The Falcons’ safety went from the practice squad as a rookie to a starter in Year 2, and did so at a new position. And now set to start his third season in Atlanta, with his wife Grace and three-month-old boy Luca James, it’d be understandable if Allen felt like he’d made it.
But he doesn’t.
“No. The way I am, I don’t think I’m ever settled,” Allen said Saturday, when he was helping out at Kawann Short’s camp in East Chicago. “I want to be best and that’s the difference. It’s so easy to strive for being mediocre or regular or average, but I want to be the best. I want to be the best at the position and do the best I can do.
“I don’t think I’ll ever be settled, even when I’m No. 1 and even when I do hit the top, I still want to stick to that spot. I think when you get comfortable and start to settle, that’s when you lose. And I don’t want to do that.”
But Allen does feel better about his future, and with good reason. The former Boilermaker made a huge leap in 2015, going from a relative Falcon outsider — he was a practice squad member only in his rookie season of 2014 — to a starter. And a good one too, having 68 tackles, three interceptions, five breakups and a sack last year, making him one of the league’s most improved players.
Perhaps Allen was confident enough to anticipate his own breakout, but few others would have predicted it. At this time last summer, Allen was only hoping to find a way onto Atlanta’s 53-man roster by any means possible.
He thought that’d be as a reserve cornerback, nickel back and gunner.
“Or whatever I can be on special teams,” Allen said. “Then, I get to camp and I’m skinnier, I’m smaller, and I’m moving quicker, and then they move me to free safety and I have to take the hits at safety all year.”
It was quite the learning process. Only 5-foot-9, 185-pounds then, Allen had to play beyond his physique and beyond his knowledge. He’d never before played a Cover 3, middle field, free safety, yet he took a majority of the snaps there for the Falcons and he gradually caught on.
“It probably happened in the middle of the season, that’s when I realized ‘OK, the game is slowed down and I know what I have to do,’” he said. “Before, I didn’t know what I was doing and was kind of learning on the go, but now I can sit back and judge myself and critique what I did last year and make the adjustments.”
Allen can better prepare himself this offseason. He says he’s gained about 10 pounds, up to 195, a better weight — although probably still not ideal — for the rigors of the position. And he feels good about the knowledge he’s gained.
“Now, I know I’m the free safety and what I do is get everybody lined up and I make tackles, I make plays on the ball, and I know that so I trained this whole offseason to do that,” he said.
Allen’s never lacked for motivation, whether it be in others telling him he was too small to play at an NCAA Power 5 or in the NFL. Or the Falcons putting him on the practice squad, despite him being a fifth-round pick in the ’14 draft.
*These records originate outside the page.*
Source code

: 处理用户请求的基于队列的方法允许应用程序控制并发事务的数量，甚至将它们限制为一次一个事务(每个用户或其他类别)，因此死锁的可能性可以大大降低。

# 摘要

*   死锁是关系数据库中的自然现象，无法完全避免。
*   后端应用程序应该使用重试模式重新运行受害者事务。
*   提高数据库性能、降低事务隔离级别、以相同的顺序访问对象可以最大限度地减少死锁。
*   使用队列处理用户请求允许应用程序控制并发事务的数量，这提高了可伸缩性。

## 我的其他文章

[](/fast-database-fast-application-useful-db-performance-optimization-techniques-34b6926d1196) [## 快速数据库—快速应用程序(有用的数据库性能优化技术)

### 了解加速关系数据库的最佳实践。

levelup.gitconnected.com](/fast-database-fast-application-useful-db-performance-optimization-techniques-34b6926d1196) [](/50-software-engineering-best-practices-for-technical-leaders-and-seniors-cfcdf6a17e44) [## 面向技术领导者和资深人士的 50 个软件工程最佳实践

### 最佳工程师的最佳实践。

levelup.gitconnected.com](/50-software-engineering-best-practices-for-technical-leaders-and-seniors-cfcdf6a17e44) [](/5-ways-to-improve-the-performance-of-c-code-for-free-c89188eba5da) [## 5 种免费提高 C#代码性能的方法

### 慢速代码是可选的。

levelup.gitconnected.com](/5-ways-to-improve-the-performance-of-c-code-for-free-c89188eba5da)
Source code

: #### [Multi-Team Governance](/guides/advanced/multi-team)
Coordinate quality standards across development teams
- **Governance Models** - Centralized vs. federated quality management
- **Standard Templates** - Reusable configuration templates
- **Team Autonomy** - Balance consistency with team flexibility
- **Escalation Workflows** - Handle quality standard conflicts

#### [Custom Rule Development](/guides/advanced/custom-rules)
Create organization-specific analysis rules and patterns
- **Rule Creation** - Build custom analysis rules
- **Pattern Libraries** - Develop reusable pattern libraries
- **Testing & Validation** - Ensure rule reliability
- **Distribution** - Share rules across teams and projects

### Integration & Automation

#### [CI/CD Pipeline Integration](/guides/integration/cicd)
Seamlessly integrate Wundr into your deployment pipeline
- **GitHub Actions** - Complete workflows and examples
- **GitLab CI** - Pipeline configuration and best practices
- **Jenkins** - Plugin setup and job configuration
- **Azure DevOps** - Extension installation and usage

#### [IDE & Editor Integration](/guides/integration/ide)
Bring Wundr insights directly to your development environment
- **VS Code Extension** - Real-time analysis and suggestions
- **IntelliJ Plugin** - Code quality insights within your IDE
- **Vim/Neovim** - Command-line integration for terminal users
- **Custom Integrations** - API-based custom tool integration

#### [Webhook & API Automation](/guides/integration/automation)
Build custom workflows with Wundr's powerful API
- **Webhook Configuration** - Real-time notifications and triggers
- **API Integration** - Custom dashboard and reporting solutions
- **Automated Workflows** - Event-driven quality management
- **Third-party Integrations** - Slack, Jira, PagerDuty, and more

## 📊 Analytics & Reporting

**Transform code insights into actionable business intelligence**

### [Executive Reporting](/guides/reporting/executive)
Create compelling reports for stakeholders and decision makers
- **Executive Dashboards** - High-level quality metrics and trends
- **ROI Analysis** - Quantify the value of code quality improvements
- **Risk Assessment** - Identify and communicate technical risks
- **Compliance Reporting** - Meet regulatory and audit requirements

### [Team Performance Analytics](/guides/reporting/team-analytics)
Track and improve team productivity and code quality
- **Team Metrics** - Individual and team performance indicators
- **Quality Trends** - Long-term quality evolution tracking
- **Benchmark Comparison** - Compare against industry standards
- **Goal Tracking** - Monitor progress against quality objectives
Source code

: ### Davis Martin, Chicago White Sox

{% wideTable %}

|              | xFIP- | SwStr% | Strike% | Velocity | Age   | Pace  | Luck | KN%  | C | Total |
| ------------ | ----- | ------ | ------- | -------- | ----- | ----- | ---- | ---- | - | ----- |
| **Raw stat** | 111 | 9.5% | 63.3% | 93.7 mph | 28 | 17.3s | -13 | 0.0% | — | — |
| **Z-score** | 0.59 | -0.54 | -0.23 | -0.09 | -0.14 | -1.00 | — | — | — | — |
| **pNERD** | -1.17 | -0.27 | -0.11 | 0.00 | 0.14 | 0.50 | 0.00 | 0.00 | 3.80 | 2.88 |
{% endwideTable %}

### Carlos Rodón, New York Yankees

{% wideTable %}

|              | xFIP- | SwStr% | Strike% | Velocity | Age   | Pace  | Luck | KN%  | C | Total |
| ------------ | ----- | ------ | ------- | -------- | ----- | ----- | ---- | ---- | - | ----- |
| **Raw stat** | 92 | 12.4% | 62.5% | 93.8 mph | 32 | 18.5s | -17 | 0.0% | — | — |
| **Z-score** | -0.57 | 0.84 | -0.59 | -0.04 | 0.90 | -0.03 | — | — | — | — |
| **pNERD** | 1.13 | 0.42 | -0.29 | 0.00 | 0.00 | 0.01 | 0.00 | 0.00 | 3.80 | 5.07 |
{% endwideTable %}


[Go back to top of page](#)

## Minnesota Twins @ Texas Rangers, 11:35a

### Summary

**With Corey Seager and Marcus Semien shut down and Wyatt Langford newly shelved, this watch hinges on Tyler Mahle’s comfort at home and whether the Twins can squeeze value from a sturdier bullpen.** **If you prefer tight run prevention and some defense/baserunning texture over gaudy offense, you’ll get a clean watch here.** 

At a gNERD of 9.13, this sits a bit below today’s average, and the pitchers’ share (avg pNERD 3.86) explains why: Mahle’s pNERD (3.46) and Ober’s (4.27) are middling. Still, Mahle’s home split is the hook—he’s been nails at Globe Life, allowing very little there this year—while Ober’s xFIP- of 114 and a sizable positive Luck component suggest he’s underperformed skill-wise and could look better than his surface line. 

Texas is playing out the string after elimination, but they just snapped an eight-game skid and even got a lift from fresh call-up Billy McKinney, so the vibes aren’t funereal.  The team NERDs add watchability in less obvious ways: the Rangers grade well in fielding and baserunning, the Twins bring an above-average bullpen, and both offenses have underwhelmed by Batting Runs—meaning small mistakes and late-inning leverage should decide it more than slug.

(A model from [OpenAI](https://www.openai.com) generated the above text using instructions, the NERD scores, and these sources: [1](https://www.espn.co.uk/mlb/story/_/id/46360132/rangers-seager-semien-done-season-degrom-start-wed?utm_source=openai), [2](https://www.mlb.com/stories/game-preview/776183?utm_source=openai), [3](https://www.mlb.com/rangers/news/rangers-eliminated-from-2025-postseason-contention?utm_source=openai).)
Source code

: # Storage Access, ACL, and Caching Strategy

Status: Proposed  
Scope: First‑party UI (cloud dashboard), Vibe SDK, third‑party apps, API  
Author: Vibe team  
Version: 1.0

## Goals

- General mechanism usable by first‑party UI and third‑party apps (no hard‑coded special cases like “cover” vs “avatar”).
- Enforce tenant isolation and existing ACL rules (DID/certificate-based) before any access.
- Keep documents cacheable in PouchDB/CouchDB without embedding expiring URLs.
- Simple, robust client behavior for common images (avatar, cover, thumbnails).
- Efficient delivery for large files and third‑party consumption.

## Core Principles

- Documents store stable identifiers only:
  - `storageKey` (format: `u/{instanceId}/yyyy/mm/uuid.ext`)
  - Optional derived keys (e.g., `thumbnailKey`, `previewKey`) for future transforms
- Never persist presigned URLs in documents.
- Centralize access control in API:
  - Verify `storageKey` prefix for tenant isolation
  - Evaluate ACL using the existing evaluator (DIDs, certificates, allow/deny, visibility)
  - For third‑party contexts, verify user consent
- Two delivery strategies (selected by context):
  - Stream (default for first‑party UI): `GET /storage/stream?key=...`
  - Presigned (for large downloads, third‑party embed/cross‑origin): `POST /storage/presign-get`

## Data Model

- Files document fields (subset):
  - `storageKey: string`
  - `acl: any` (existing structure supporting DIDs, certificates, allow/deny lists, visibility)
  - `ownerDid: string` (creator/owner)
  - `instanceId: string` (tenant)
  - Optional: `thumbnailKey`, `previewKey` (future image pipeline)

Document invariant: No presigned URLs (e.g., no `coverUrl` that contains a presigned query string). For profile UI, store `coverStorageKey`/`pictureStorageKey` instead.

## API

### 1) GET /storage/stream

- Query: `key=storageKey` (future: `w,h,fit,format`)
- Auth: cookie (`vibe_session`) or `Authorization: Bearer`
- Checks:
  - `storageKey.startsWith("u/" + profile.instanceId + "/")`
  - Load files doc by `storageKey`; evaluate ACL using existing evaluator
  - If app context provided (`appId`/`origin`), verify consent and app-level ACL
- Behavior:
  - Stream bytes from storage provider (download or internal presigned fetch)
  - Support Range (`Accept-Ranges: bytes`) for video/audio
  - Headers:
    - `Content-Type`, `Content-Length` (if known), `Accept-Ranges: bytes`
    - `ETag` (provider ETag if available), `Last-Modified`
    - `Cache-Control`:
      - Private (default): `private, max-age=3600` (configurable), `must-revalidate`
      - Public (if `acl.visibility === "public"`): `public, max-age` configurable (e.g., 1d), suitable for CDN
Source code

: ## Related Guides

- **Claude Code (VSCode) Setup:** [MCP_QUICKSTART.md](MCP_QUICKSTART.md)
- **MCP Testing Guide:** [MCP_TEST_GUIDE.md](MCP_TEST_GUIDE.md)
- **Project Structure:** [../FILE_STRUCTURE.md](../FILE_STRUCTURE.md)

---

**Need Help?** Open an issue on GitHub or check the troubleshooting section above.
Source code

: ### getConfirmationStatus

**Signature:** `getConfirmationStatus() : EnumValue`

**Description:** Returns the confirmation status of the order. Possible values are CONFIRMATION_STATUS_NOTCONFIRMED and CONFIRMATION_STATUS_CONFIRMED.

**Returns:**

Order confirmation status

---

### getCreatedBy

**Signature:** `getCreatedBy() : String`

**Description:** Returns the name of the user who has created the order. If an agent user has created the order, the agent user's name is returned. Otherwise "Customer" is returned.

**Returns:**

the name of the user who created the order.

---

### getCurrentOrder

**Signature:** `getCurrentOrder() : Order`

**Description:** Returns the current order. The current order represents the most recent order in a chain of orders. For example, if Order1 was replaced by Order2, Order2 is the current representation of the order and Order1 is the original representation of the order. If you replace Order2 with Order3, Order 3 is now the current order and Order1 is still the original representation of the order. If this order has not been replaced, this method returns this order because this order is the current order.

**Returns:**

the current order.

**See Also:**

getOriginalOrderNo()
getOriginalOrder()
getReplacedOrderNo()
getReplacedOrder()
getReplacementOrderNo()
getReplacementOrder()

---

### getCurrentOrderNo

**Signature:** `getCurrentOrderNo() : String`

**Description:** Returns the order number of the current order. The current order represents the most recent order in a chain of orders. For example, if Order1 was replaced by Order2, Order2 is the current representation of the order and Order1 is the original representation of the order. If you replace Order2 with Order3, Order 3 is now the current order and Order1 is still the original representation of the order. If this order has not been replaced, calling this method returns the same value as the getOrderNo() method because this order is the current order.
Now, he can add family to his inspiration.
“You always think you have a purpose in this world, but you really don’t know until you have a baby boy,” he said. “You see your own kid and now I know that my job is to provide. I have to go out and do the best that I can do to be able to be a provider for me and my family.
“This makes you want to be the best of the best. You want your son to be able to grow up and I try to set a standard for him, and I want to set a very high standard.”